Panmure is pencilling in a 77 per cent increase in Record’s annual pre-tax profit to £11mn when the group reports on 21 June 2022, which produces earnings per share (EPS) of 4.3p and an identical dividend. The group retained net cash of £17.3mn (8.7p a share) at the interim stage, so with capital expenditure requirements minimal, the board’s policy is to return all net profits to shareholders.
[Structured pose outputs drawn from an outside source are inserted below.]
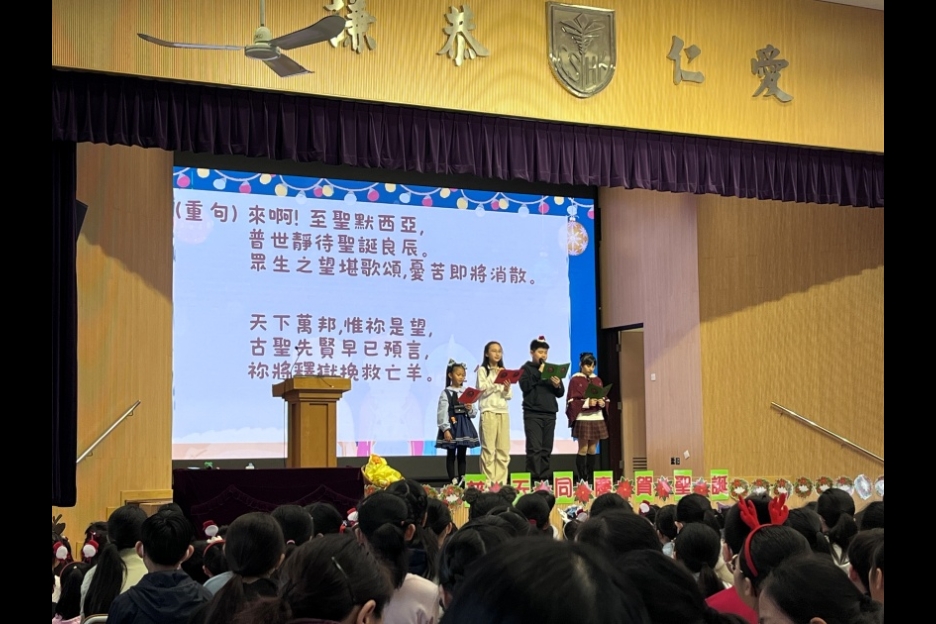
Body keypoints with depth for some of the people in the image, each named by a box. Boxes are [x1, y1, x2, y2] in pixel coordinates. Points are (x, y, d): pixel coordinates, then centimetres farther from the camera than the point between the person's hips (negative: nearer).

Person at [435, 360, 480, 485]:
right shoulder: (446, 393, -5)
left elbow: (474, 413, 12)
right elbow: (442, 412, -11)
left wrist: (470, 409, -11)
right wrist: (445, 429, -18)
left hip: (464, 425, 4)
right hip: (451, 425, -4)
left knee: (462, 455, 7)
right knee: (451, 455, 1)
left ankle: (462, 480, 10)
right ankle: (453, 481, 3)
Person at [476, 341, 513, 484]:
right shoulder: (482, 370, 3)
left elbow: (509, 396, 13)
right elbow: (482, 390, -8)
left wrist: (507, 389, -8)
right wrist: (495, 378, -12)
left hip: (503, 412, 5)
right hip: (488, 412, -5)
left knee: (504, 449, 1)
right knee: (489, 449, -9)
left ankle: (501, 481, 4)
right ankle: (488, 482, -8)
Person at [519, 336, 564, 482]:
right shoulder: (526, 369, 5)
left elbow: (561, 393, 16)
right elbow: (525, 386, -12)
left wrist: (557, 385, -6)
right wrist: (539, 373, -12)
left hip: (550, 414, 5)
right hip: (532, 414, -5)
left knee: (547, 449, 4)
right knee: (534, 448, -11)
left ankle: (544, 478, 8)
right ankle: (533, 479, -11)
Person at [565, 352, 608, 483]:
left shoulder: (597, 380, 13)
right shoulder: (575, 380, -3)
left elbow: (604, 398, 15)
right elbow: (572, 401, -8)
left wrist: (602, 402, -8)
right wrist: (587, 402, -21)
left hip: (597, 418, 5)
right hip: (582, 418, -5)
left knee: (592, 450, 6)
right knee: (583, 449, -5)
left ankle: (590, 479, 9)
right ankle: (581, 479, -2)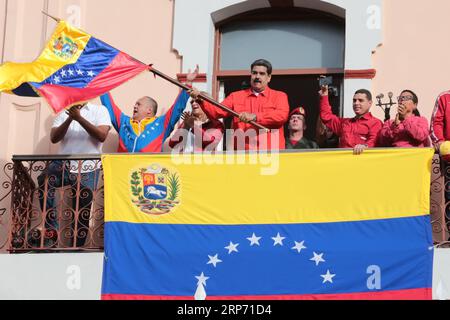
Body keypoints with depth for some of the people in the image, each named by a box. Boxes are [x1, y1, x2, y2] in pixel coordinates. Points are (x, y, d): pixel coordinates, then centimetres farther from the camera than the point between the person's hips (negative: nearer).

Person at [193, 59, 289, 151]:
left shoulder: (279, 96, 11)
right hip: (241, 154, 2)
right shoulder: (236, 96, 19)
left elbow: (282, 115, -8)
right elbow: (216, 112, 9)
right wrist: (201, 101, -11)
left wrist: (255, 117, -18)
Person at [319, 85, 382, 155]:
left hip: (362, 156, -5)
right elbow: (327, 117, 36)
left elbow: (374, 140, -10)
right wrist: (324, 97, 32)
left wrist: (365, 146, -31)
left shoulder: (376, 123, 6)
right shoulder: (344, 122, 30)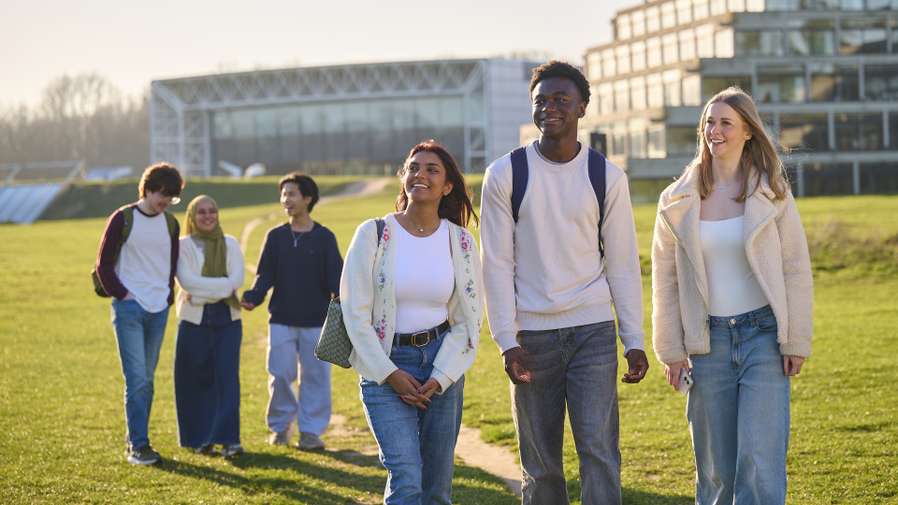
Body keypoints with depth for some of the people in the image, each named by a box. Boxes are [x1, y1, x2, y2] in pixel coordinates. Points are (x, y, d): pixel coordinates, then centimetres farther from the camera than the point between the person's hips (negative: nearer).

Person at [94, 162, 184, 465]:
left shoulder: (170, 224, 10)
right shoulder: (123, 219, -5)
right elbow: (104, 264, -4)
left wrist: (169, 295, 9)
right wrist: (121, 294, -8)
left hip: (159, 309, 5)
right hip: (129, 308, -5)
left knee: (147, 378, 10)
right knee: (136, 378, -11)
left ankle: (136, 440, 18)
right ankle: (138, 445, -10)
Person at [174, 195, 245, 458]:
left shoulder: (230, 244, 12)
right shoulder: (183, 245, 4)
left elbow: (237, 279, -2)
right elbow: (187, 281, -11)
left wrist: (204, 291, -12)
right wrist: (223, 286, -13)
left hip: (227, 319, 1)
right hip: (194, 320, -1)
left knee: (227, 377, -8)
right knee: (196, 380, 2)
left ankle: (228, 439, -11)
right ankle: (200, 438, 14)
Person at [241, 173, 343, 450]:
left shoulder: (324, 238, 0)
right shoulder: (276, 237, 6)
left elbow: (335, 277, -4)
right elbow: (265, 275, 5)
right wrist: (252, 298, -13)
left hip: (316, 322, -1)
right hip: (282, 320, 1)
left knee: (316, 376, 1)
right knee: (279, 375, 1)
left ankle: (311, 430, 10)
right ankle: (280, 425, 17)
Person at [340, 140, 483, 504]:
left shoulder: (461, 242, 3)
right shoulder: (373, 234, -4)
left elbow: (468, 321, 6)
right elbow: (355, 313, -4)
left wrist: (440, 378, -6)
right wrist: (389, 374, -9)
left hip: (442, 364, 3)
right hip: (385, 367, -3)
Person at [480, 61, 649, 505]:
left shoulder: (607, 176, 2)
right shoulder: (505, 175, -1)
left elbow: (623, 262, 5)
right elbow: (497, 263, -1)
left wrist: (634, 340, 0)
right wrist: (507, 342, -7)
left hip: (593, 331, 0)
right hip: (532, 335, 0)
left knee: (599, 452, -8)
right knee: (540, 465, 6)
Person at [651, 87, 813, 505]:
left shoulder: (771, 193, 0)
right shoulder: (679, 201, 4)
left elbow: (796, 269, 1)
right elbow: (665, 278, 7)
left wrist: (795, 342, -3)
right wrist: (671, 350, 3)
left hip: (763, 334, -2)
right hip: (708, 341, 2)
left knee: (761, 463, -8)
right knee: (715, 467, 7)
On this basis, the shares are rated on a cash-adjusted price/earnings (PE) ratio of 15 and offer a dividend yield of 5.7 per cent, a rating that fails to factor in the realistic possibility of Record delivering further net inflows as the year progresses.
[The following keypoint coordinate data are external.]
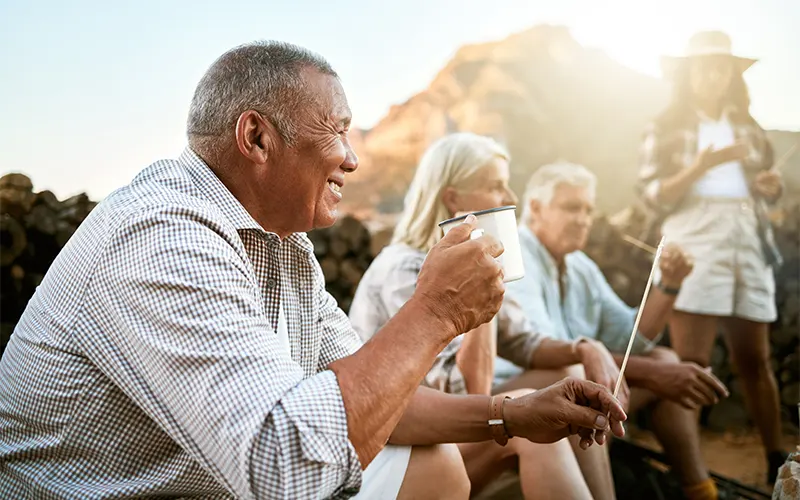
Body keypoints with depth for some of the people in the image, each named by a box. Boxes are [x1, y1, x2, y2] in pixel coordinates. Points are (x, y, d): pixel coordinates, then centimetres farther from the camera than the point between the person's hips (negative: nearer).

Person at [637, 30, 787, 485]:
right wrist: (701, 166, -18)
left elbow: (766, 185, 23)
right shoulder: (666, 128, 5)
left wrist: (774, 185, -1)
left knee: (755, 359, 9)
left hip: (750, 241, 5)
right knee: (691, 360, -10)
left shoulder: (747, 126, 19)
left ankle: (777, 461, 18)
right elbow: (653, 194, -4)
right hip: (695, 240, -4)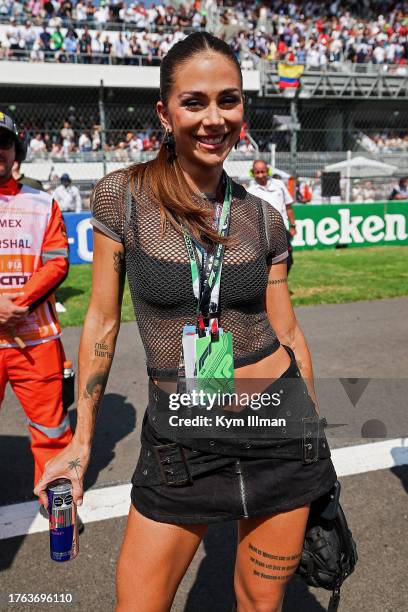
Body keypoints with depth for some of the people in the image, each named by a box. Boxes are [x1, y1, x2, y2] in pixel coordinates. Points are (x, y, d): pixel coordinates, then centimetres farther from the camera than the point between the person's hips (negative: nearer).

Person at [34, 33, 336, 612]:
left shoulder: (264, 217, -1)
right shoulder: (123, 194, -7)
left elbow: (287, 333, 5)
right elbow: (102, 321, -2)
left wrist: (317, 437, 11)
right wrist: (80, 445, 0)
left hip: (279, 428, 2)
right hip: (178, 444, -1)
Record’s share price has moved sideways since I covered the interim results (‘Bargain Shares: Targeting value plays’, 23 November 2021), albeit this is still a positive outcome in the context of the 9.2 per cent and 15.5 per cent respective declines in the FTSE Small-Cap and FTSE Aim All-Share indices during the same period.

The combination of a high dividend yield – the board has paid out 11.9p a share of dividends since I included Record’s shares, at 43.3p, in my 2018 Bargain Shares portfolio – and upside from multiple organic growth initiatives –  Record launched a Dublin-based emerging market sustainable finance fund in partnership with UBS last summer, and is in the process of launching a Luxembourg based Municipal Loan Fund with Universal Investment as fund manager – point towards the outperformance continuing. The holding has delivered a 94 per cent total return since February 2018, during which time the FTSE Small-Cap and FTSE Aim All-Share indices have returned 27.5 and 0.1 per cent, respectively. It’s difficult to argue with Panmure’s fair value target price of 105p. Buy.